По дороге в центр я очень часто встречаю его — полного чернокожего паренька лет четырнадцати с сумкой наперевес. Бесформенная сумка из плотного хлопка квадратно топорщится внизу: сразу видно, что там лежат книжки, всегда штуки три-четыре. Я ни разу не видела у него в руках ни мобильника, ни планшета — ничего современного. Паренек одет в обычную форму школы неподалеку от моего дома — темные брюки, темно-синяя толстовка с эмблемой. Он всегда ходит один, неуклюже переваливаясь, он и вообще похож на крупного одинокого пингвина. У него лицо отличника, а отличников обычно не очень-то жалуют в классе, и неважно при этом, в Кембридже ты, в Москве или в Запорожье, а еще почему-то он очень напоминает мне одноклассника Димку Бренера, который отличником уж точно не был — так, середнячком-троечником, которого периодически шпыняли за вес.

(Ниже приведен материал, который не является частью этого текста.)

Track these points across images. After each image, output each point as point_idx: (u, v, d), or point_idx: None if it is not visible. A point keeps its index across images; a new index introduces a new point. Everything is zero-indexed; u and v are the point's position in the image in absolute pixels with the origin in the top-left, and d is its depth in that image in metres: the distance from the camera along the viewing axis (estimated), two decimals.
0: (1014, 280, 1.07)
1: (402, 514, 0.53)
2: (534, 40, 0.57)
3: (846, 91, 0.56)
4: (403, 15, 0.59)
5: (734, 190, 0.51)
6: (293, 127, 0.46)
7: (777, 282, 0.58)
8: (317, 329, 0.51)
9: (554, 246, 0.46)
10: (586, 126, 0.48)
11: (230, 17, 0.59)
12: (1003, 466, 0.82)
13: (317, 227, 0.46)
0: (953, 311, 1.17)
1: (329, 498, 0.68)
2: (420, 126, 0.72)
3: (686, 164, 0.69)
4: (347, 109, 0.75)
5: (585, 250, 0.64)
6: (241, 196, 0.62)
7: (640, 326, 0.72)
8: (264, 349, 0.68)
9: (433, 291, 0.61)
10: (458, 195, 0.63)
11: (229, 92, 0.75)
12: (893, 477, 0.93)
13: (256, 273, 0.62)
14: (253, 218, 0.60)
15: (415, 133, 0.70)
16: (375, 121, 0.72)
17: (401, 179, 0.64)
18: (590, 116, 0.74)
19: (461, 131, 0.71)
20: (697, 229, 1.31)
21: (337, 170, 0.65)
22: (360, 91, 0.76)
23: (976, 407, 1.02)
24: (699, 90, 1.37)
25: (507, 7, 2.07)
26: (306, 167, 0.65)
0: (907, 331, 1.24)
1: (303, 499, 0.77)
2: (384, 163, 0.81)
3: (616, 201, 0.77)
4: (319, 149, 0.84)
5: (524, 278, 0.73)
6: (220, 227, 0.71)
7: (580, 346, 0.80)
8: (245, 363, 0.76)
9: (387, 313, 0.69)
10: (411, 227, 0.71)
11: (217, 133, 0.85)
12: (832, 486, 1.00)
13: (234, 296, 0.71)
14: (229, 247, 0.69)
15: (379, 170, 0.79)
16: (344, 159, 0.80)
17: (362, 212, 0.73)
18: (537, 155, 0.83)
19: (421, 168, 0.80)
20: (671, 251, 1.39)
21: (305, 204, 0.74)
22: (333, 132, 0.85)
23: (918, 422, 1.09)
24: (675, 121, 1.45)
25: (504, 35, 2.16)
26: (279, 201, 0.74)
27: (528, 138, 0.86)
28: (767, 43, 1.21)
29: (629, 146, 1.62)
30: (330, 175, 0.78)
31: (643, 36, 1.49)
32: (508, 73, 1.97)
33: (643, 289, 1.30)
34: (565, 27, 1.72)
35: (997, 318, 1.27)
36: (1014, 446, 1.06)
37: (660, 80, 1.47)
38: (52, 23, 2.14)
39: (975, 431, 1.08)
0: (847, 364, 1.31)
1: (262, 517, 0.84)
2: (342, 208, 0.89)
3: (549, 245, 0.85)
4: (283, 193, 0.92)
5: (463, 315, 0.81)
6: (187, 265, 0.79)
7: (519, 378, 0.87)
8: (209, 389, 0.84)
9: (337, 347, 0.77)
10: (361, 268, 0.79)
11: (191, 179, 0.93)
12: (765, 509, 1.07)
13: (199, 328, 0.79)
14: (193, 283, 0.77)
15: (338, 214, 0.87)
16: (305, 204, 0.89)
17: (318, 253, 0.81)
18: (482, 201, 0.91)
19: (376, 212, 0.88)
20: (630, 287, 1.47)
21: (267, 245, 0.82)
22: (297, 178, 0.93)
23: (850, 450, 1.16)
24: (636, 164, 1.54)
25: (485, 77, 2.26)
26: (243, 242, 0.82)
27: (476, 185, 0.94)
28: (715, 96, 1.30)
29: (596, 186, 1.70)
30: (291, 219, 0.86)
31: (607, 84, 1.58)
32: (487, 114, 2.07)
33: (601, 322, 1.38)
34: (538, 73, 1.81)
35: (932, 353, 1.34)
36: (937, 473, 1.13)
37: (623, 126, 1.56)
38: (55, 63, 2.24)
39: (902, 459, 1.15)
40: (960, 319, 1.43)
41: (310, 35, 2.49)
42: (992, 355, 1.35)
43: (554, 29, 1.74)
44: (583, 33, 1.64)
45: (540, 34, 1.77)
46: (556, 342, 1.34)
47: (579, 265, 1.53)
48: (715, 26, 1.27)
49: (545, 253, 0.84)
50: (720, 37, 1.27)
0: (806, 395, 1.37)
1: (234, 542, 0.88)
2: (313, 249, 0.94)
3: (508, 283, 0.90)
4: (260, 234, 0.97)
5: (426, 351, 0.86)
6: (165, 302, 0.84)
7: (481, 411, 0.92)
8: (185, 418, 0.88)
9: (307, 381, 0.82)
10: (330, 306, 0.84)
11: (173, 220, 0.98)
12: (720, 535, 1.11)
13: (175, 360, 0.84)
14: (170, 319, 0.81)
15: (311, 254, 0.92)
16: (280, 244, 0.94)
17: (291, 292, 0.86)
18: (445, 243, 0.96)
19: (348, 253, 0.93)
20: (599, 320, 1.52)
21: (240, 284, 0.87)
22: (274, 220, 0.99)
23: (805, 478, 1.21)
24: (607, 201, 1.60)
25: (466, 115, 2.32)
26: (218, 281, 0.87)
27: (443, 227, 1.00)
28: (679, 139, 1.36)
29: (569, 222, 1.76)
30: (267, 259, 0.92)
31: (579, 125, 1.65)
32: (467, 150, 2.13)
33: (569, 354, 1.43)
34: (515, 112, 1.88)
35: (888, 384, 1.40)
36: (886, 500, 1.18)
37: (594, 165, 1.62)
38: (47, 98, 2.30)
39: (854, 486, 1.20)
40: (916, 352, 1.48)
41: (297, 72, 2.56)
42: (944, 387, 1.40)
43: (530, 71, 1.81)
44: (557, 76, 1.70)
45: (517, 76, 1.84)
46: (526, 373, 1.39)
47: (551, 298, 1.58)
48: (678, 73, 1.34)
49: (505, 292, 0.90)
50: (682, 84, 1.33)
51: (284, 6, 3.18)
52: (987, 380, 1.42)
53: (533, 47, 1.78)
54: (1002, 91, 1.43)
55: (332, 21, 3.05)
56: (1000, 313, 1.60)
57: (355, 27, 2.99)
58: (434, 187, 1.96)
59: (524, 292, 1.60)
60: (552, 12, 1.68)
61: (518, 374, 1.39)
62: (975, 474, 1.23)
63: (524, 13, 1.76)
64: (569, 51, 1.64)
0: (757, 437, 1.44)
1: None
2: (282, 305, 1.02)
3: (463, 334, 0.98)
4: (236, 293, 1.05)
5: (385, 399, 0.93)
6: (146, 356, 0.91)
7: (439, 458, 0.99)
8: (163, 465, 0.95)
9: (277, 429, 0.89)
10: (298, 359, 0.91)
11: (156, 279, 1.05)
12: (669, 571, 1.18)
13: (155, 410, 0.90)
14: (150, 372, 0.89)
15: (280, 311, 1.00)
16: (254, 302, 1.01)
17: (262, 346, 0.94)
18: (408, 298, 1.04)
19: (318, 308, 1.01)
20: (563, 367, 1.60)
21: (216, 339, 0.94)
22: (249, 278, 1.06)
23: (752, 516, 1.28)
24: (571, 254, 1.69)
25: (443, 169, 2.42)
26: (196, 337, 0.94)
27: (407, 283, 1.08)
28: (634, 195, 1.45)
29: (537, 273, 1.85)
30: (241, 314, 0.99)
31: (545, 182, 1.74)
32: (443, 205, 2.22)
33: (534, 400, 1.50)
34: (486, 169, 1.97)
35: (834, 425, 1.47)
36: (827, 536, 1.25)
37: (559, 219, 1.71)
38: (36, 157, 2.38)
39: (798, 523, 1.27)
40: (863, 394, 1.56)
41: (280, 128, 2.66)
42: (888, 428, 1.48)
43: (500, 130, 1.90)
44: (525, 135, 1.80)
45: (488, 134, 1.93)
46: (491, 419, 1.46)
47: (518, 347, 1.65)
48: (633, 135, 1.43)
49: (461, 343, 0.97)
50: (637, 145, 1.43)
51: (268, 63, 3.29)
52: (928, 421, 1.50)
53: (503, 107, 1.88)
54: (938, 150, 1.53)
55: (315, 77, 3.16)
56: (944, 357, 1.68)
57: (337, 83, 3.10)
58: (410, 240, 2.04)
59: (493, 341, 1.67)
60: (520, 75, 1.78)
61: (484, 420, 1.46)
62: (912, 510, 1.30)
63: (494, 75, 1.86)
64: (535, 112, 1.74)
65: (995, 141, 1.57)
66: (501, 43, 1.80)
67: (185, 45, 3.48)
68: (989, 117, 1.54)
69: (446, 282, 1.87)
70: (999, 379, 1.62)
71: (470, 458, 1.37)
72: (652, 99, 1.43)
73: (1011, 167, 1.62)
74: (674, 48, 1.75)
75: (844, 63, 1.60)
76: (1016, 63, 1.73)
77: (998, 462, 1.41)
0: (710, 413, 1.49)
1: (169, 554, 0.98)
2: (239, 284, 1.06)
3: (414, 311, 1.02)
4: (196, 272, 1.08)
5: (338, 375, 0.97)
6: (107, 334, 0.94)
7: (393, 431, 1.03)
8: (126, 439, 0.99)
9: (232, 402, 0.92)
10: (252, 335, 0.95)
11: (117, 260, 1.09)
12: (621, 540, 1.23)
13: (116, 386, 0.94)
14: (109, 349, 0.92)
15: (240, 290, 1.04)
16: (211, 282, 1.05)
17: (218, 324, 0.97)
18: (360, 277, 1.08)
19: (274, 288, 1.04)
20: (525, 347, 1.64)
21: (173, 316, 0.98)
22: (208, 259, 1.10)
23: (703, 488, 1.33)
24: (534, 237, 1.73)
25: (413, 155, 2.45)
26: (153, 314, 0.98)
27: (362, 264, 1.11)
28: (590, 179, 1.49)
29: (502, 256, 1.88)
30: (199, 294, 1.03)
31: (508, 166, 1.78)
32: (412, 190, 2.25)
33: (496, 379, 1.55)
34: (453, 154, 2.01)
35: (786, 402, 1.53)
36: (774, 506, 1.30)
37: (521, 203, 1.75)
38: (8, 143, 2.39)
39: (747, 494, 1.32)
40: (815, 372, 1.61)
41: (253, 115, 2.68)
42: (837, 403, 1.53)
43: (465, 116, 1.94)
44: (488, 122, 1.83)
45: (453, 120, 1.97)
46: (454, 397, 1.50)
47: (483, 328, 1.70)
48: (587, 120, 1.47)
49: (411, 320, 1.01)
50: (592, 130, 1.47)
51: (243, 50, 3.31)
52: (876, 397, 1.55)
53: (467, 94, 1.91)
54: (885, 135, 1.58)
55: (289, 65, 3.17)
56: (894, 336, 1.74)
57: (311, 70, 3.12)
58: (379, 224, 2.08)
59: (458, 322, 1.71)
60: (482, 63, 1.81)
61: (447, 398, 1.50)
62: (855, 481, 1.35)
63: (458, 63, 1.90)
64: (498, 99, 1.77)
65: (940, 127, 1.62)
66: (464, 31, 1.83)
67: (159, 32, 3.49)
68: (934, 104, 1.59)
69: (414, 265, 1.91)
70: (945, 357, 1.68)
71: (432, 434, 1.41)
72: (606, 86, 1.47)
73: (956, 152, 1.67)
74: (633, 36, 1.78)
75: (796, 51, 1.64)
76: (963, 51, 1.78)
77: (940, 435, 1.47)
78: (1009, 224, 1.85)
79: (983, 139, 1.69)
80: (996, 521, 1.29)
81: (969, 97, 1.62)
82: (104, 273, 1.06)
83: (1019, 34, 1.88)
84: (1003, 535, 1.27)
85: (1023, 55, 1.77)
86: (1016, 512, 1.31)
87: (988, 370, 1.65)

Димка был половинчатым евреем, по отцовской линии, а мама у него была веселая тетка откуда-то из Красноярска (а может, и не оттуда, я уже не помню). Мы никогда с Димкой особо не дружили, но как-то раз, волей несчастного случая нам суждено было нарисовать классную стенгазету, с которой мы провозились весь выходной день до глубокого вечера. Нам все помогали — Димкин отец, дружелюбный дяденька, который подогнал нам новостей для рубрики “сегодня в мире”, Димкина мама, придумавшая для стенгазеты разные шутки (ни одной точно не помню, но по оставшемуся ощущению было весело), а Димка все это время молчал и, покорно пыхтя, помогал мне разукрашивать буквы и делать коллажи из газетных вырезок. Как выяснилось, терпение у него было ангельское, хотя о пионерах так, вроде, и не скажешь. В общем, да, засиделись мы тогда до позднего вечера: Димка жил, кажется, на Энтузиастов, и до моего Ворошилова надо было пилить через два квартала, и это, конечно, мне одной сделать бы точно не разрешили, поэтому за мной пришла взволнованная бабушка, которую сразу успокоили Димкины мама и папа, налили ей чаю, дали вкусного пирога с вареньем, а потом мы с ней ушли домой. Газету нашу, впрочем, на следующий день раскритиковали в пух и прах, но мы особо не расстроились; зато потом от нас отстали, и газет мы больше не рисовали.
Вот мне кажется, этот черный мальчишка тоже наподобие Димки — если попросят сделать что-нибудь очевидно общественно-полезное и в равной степени бессмысленное, будет пыхтеть, молчать и делать. Только вот жалко, что его, по-моему, особо и не просят. И очень зря. Мне кажется, на него как раз можно положиться.